> **WHAT THE TASK ASKS**
Arrange the source text of all the entries below as a JSON list of strings, with one string per line and blank lines omitted. Leave the pictures out of the answer.

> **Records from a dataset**
_ _ _ _

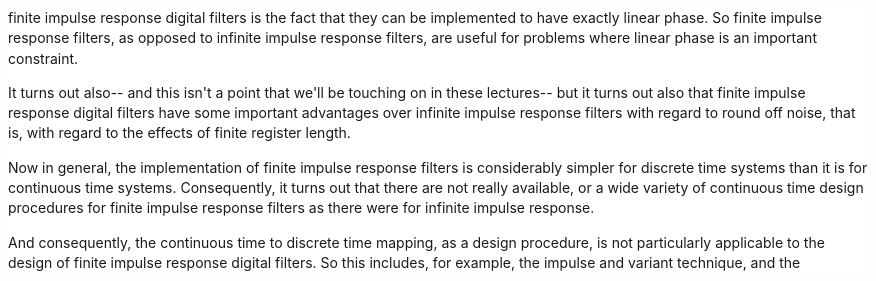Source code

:  <span m='93900'>finite</span> <span m='94290'>impulse</span> <span m='94710'>response</span>
  <span m='95190'>digital</span> <span m='95550'>filters</span> <span m='96570'>is</span>
  <span m='96720'>the</span> <span m='96840'>fact</span> <span m='97560'>that</span>
  <span m='98070'>they</span> <span m='98250'>can</span> <span m='98430'>be</span>
  <span m='98580'>implemented</span> <span m='99450'>to</span> <span m='99600'>have</span>
  <span m='99900'>exactly</span> <span m='100410'>linear</span> <span m='100770'>phase.</span>
  <span m='102090'>So</span> <span m='102810'>finite</span> <span m='103230'>impulse</span>
  <span m='103650'>response</span> <span m='104160'>filters,</span> <span m='104730'>as</span>
  <span m='104880'>opposed</span> <span m='105210'>to</span> <span m='105300'>infinite</span>
  <span m='105840'>impulse</span> <span m='106290'>response</span> <span m='106770'>filters,</span>
  <span m='107790'>are</span> <span m='108450'>useful</span> <span m='109320'>for</span>
  <span m='109650'>problems</span> <span m='110550'>where</span> <span m='110760'>linear</span>
  <span m='111120'>phase</span> <span m='111570'>is</span> <span m='111720'>an</span>
  <span m='111810'>important</span> <span m='112230'>constraint.</span> </p><p><span
  m='114120'>It</span> <span m='114210'>turns</span> <span m='114540'>out</span> <span
  m='114750'>also--</span> <span m='115330'>and</span> <span m='115430'>this</span>
  <span m='115710'>isn't</span> <span m='115990'>a</span> <span m='116070'>point</span>
  <span m='116400'>that</span> <span m='116490'>we'll</span> <span m='116640'>be</span>
  <span m='116760'>touching</span> <span m='117180'>on</span> <span m='117360'>in</span>
  <span m='117450'>these</span> <span m='117630'>lectures--</span> <span m='118590'>but</span>
  <span m='118740'>it</span> <span m='118830'>turns</span> <span m='119160'>out</span>
  <span m='119370'>also</span> <span m='120150'>that</span> <span m='120810'>finite</span>
  <span m='121230'>impulse</span> <span m='121650'>response</span> <span m='122130'>digital</span>
  <span m='122490'>filters</span> <span m='123510'>have</span> <span m='123990'>some</span>
  <span m='124380'>important</span> <span m='124890'>advantages</span> <span m='125730'>over</span>
  <span m='125970'>infinite</span> <span m='126360'>impulse</span> <span m='126750'>response</span>
  <span m='127260'>filters</span> <span m='128130'>with</span> <span m='128310'>regard</span>
  <span m='128669'>to</span> <span m='128789'>round</span> <span m='129089'>off</span>
  <span m='129389'>noise,</span> <span m='129840'>that</span> <span m='129990'>is,</span>
  <span m='130500'>with</span> <span m='130650'>regard</span> <span m='131100'>to</span>
  <span m='131250'>the</span> <span m='131340'>effects</span> <span m='131820'>of</span>
  <span m='131940'>finite</span> <span m='132300'>register</span> <span m='132810'>length.</span>
  </p><p><span m='135470'>Now</span> <span m='135960'>in</span> <span m='136140'>general,</span>
  <span m='136980'>the</span> <span m='137100'>implementation</span> <span m='138150'>of</span>
  <span m='138360'>finite</span> <span m='138810'>impulse</span> <span m='139230'>response</span>
  <span m='140220'>filters</span> <span m='141120'>is</span> <span m='141450'>considerably</span>
  <span m='142140'>simpler</span> <span m='143250'>for</span> <span m='143580'>discrete</span>
  <span m='144000'>time</span> <span m='144330'>systems</span> <span m='145230'>than</span>
  <span m='145410'>it</span> <span m='145530'>is</span> <span m='145860'>for</span>
  <span m='146040'>continuous</span> <span m='146640'>time</span> <span m='146970'>systems.</span>
  <span m='149070'>Consequently,</span> <span m='149910'>it</span> <span m='149970'>turns</span>
  <span m='150360'>out</span> <span m='150810'>that</span> <span m='151260'>there</span>
  <span m='151620'>are</span> <span m='151770'>not</span> <span m='152190'>really</span>
  <span m='152550'>available,</span> <span m='153840'>or</span> <span m='154010'>a</span>
  <span m='154230'>wide</span> <span m='154530'>variety</span> <span m='155250'>of</span>
  <span m='155400'>continuous</span> <span m='156030'>time</span> <span m='156510'>design</span>
  <span m='156960'>procedures</span> <span m='157770'>for</span> <span m='157950'>finite</span>
  <span m='158370'>impulse</span> <span m='158760'>response</span> <span m='159270'>filters</span>
  <span m='160140'>as</span> <span m='160380'>there</span> <span m='160560'>were</span>
  <span m='160890'>for</span> <span m='161250'>infinite</span> <span m='161670'>impulse</span>
  <span m='162090'>response.</span> </p><p><span m='163350'>And</span> <span m='163440'>consequently,</span>
  <span m='164940'>the</span> <span m='165480'>continuous</span> <span m='166170'>time</span>
  <span m='166610'>to</span> <span m='166740'>discrete</span> <span m='167190'>time</span>
  <span m='167820'>mapping,</span> <span m='168540'>as</span> <span m='168780'>a</span>
  <span m='168840'>design</span> <span m='169290'>procedure,</span> <span m='171060'>is</span>
  <span m='171450'>not</span> <span m='171750'>particularly</span> <span m='172410'>applicable</span>
  <span m='173340'>to</span> <span m='173460'>the</span> <span m='173580'>design</span>
  <span m='174240'>of</span> <span m='174450'>finite</span> <span m='174900'>impulse</span>
  <span m='175290'>response</span> <span m='175810'>digital</span> <span m='176160'>filters.</span>
  <span m='177060'>So</span> <span m='177600'>this</span> <span m='177810'>includes,</span>
  <span m='178450'>for</span> <span m='178560'>example,</span> <span m='180190'>the</span>
  <span m='180690'>impulse</span> <span m='181130'>and</span> <span m='181270'>variant</span>
  <span m='181890'>technique,</span> <span m='182910'>and</span> <span m='183210'>the</span>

_ _ _ _

> **ANSWER FOR THE TASK**
[
  "Source code",
  ":  <span m='93900'>finite</span> <span m='94290'>impulse</span> <span m='94710'>response</span>",
  "  <span m='95190'>digital</span> <span m='95550'>filters</span> <span m='96570'>is</span>",
  "  <span m='96720'>the</span> <span m='96840'>fact</span> <span m='97560'>that</span>",
  "  <span m='98070'>they</span> <span m='98250'>can</span> <span m='98430'>be</span>",
  "  <span m='98580'>implemented</span> <span m='99450'>to</span> <span m='99600'>have</span>",
  "  <span m='99900'>exactly</span> <span m='100410'>linear</span> <span m='100770'>phase.</span>",
  "  <span m='102090'>So</span> <span m='102810'>finite</span> <span m='103230'>impulse</span>",
  "  <span m='103650'>response</span> <span m='104160'>filters,</span> <span m='104730'>as</span>",
  "  <span m='104880'>opposed</span> <span m='105210'>to</span> <span m='105300'>infinite</span>",
  "  <span m='105840'>impulse</span> <span m='106290'>response</span> <span m='106770'>filters,</span>",
  "  <span m='107790'>are</span> <span m='108450'>useful</span> <span m='109320'>for</span>",
  "  <span m='109650'>problems</span> <span m='110550'>where</span> <span m='110760'>linear</span>",
  "  <span m='111120'>phase</span> <span m='111570'>is</span> <span m='111720'>an</span>",
  "  <span m='111810'>important</span> <span m='112230'>constraint.</span> </p><p><span",
  "  m='114120'>It</span> <span m='114210'>turns</span> <span m='114540'>out</span> <span",
  "  m='114750'>also--</span> <span m='115330'>and</span> <span m='115430'>this</span>",
  "  <span m='115710'>isn't</span> <span m='115990'>a</span> <span m='116070'>point</span>",
  "  <span m='116400'>that</span> <span m='116490'>we'll</span> <span m='116640'>be</span>",
  "  <span m='116760'>touching</span> <span m='117180'>on</span> <span m='117360'>in</span>",
  "  <span m='117450'>these</span> <span m='117630'>lectures--</span> <span m='118590'>but</span>",
  "  <span m='118740'>it</span> <span m='118830'>turns</span> <span m='119160'>out</span>",
  "  <span m='119370'>also</span> <span m='120150'>that</span> <span m='120810'>finite</span>",
  "  <span m='121230'>impulse</span> <span m='121650'>response</span> <span m='122130'>digital</span>",
  "  <span m='122490'>filters</span> <span m='123510'>have</span> <span m='123990'>some</span>",
  "  <span m='124380'>important</span> <span m='124890'>advantages</span> <span m='125730'>over</span>",
  "  <span m='125970'>infinite</span> <span m='126360'>impulse</span> <span m='126750'>response</span>",
  "  <span m='127260'>filters</span> <span m='128130'>with</span> <span m='128310'>regard</span>",
  "  <span m='128669'>to</span> <span m='128789'>round</span> <span m='129089'>off</span>",
  "  <span m='129389'>noise,</span> <span m='129840'>that</span> <span m='129990'>is,</span>",
  "  <span m='130500'>with</span> <span m='130650'>regard</span> <span m='131100'>to</span>",
  "  <span m='131250'>the</span> <span m='131340'>effects</span> <span m='131820'>of</span>",
  "  <span m='131940'>finite</span> <span m='132300'>register</span> <span m='132810'>length.</span>",
  "  </p><p><span m='135470'>Now</span> <span m='135960'>in</span> <span m='136140'>general,</span>",
  "  <span m='136980'>the</span> <span m='137100'>implementation</span> <span m='138150'>of</span>",
  "  <span m='138360'>finite</span> <span m='138810'>impulse</span> <span m='139230'>response</span>",
  "  <span m='140220'>filters</span> <span m='141120'>is</span> <span m='141450'>considerably</span>",
  "  <span m='142140'>simpler</span> <span m='143250'>for</span> <span m='143580'>discrete</span>",
  "  <span m='144000'>time</span> <span m='144330'>systems</span> <span m='145230'>than</span>",
  "  <span m='145410'>it</span> <span m='145530'>is</span> <span m='145860'>for</span>",
  "  <span m='146040'>continuous</span> <span m='146640'>time</span> <span m='146970'>systems.</span>",
  "  <span m='149070'>Consequently,</span> <span m='149910'>it</span> <span m='149970'>turns</span>",
  "  <span m='150360'>out</span> <span m='150810'>that</span> <span m='151260'>there</span>",
  "  <span m='151620'>are</span> <span m='151770'>not</span> <span m='152190'>really</span>",
  "  <span m='152550'>available,</span> <span m='153840'>or</span> <span m='154010'>a</span>",
  "  <span m='154230'>wide</span> <span m='154530'>variety</span> <span m='155250'>of</span>",
  "  <span m='155400'>continuous</span> <span m='156030'>time</span> <span m='156510'>design</span>",
  "  <span m='156960'>procedures</span> <span m='157770'>for</span> <span m='157950'>finite</span>",
  "  <span m='158370'>impulse</span> <span m='158760'>response</span> <span m='159270'>filters</span>",
  "  <span m='160140'>as</span> <span m='160380'>there</span> <span m='160560'>were</span>",
  "  <span m='160890'>for</span> <span m='161250'>infinite</span> <span m='161670'>impulse</span>",
  "  <span m='162090'>response.</span> </p><p><span m='163350'>And</span> <span m='163440'>consequently,</span>",
  "  <span m='164940'>the</span> <span m='165480'>continuous</span> <span m='166170'>time</span>",
  "  <span m='166610'>to</span> <span m='166740'>discrete</span> <span m='167190'>time</span>",
  "  <span m='167820'>mapping,</span> <span m='168540'>as</span> <span m='168780'>a</span>",
  "  <span m='168840'>design</span> <span m='169290'>procedure,</span> <span m='171060'>is</span>",
  "  <span m='171450'>not</span> <span m='171750'>particularly</span> <span m='172410'>applicable</span>",
  "  <span m='173340'>to</span> <span m='173460'>the</span> <span m='173580'>design</span>",
  "  <span m='174240'>of</span> <span m='174450'>finite</span> <span m='174900'>impulse</span>",
  "  <span m='175290'>response</span> <span m='175810'>digital</span> <span m='176160'>filters.</span>",
  "  <span m='177060'>So</span> <span m='177600'>this</span> <span m='177810'>includes,</span>",
  "  <span m='178450'>for</span> <span m='178560'>example,</span> <span m='180190'>the</span>",
  "  <span m='180690'>impulse</span> <span m='181130'>and</span> <span m='181270'>variant</span>",
  "  <span m='181890'>technique,</span> <span m='182910'>and</span> <span m='183210'>the</span>"
]